What It Will Take to Overcome the Pandemic
Although the COVID-19 pandemic has hit some communities, countries, and regions much harder than others, it also has reminded us that our fates are intertwined. There will be more pathogens with pandemic potential in the future, but whether they inflict such catastrophic costs will be entirely up to us.
GENEVA – As special envoys on COVID-19 for the director-general of the World Health Organization, we have witnessed firsthand the intensity of the suffering caused by the pandemic, especially in poorer communities. This profound tragedy has been evolving before our eyes and still is nowhere near its end.
In our experience, the first priority in responding to an infectious disease is to save lives and protect the health and well-being of current and future generations. At the same time, we are increasingly concerned by the tremendous social and economic damage that COVID-19 has wrought. With people everywhere struggling to preserve their livelihoods under the constant threat of the coronavirus, it has become clear that this pandemic is more than a health emergency. It has become a global whole-of-society crisis.
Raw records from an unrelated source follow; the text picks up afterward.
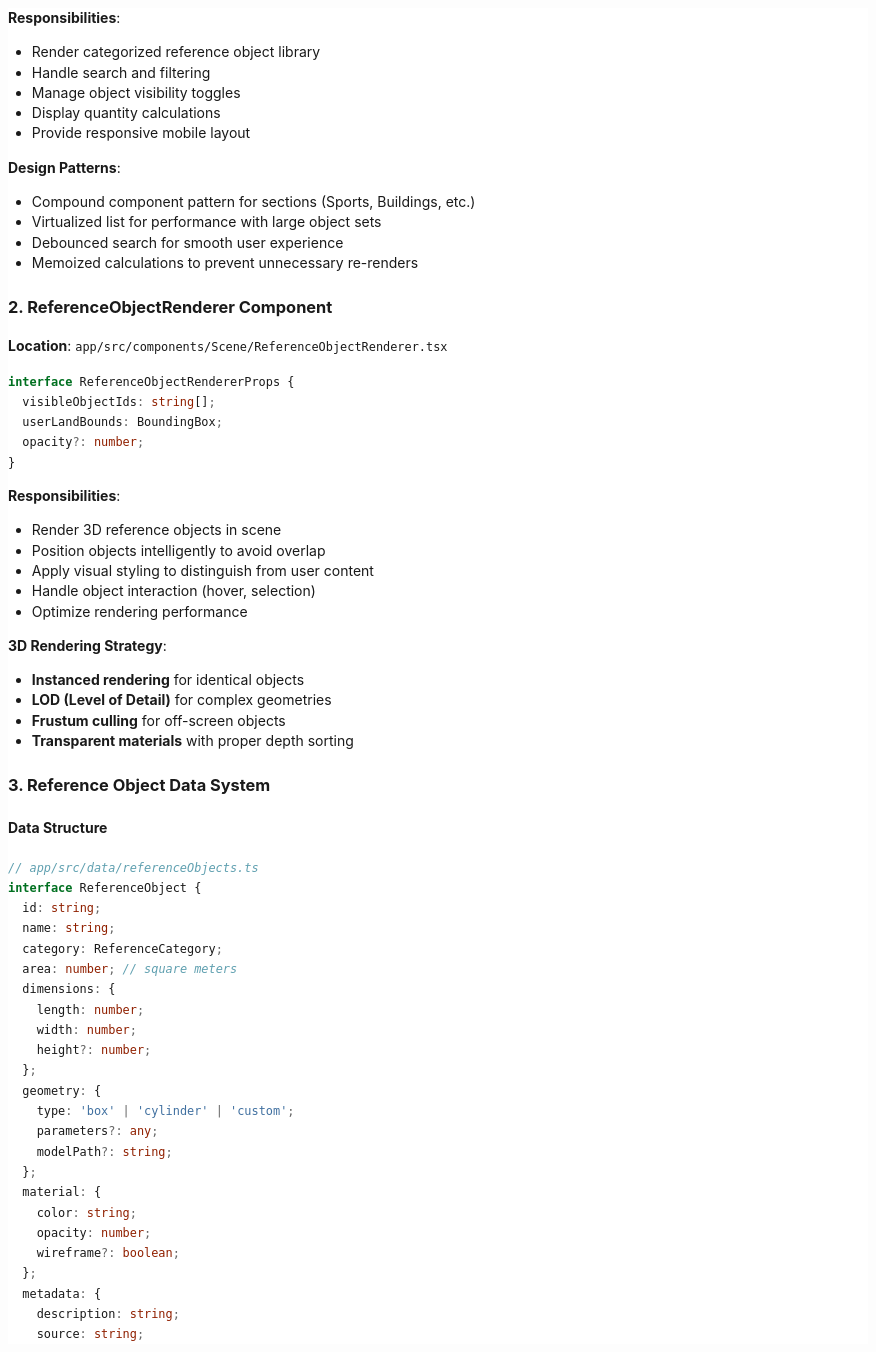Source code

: **Responsibilities**:
- Render categorized reference object library
- Handle search and filtering
- Manage object visibility toggles
- Display quantity calculations
- Provide responsive mobile layout

**Design Patterns**:
- Compound component pattern for sections (Sports, Buildings, etc.)
- Virtualized list for performance with large object sets
- Debounced search for smooth user experience
- Memoized calculations to prevent unnecessary re-renders

### 2. ReferenceObjectRenderer Component
**Location**: `app/src/components/Scene/ReferenceObjectRenderer.tsx`

```typescript
interface ReferenceObjectRendererProps {
  visibleObjectIds: string[];
  userLandBounds: BoundingBox;
  opacity?: number;
}
```

**Responsibilities**:
- Render 3D reference objects in scene
- Position objects intelligently to avoid overlap
- Apply visual styling to distinguish from user content
- Handle object interaction (hover, selection)
- Optimize rendering performance

**3D Rendering Strategy**:
- **Instanced rendering** for identical objects
- **LOD (Level of Detail)** for complex geometries
- **Frustum culling** for off-screen objects
- **Transparent materials** with proper depth sorting

### 3. Reference Object Data System

#### Data Structure
```typescript
// app/src/data/referenceObjects.ts
interface ReferenceObject {
  id: string;
  name: string;
  category: ReferenceCategory;
  area: number; // square meters
  dimensions: {
    length: number;
    width: number;
    height?: number;
  };
  geometry: {
    type: 'box' | 'cylinder' | 'custom';
    parameters?: any;
    modelPath?: string;
  };
  material: {
    color: string;
    opacity: number;
    wireframe?: boolean;
  };
  metadata: {
    description: string;
    source: string;
```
In this context, one of our greatest fears is that after decades of improvement, future generations’ prospects have suddenly plummeted. Some regions are experiencing a reversal of gains achieved in the past 20 years. Achievements such as higher employment, expanded essential services, and better education (particularly for girls) are at risk. So are improvements in infrastructure, water and sanitation, disease control, political stability, and governance institutions.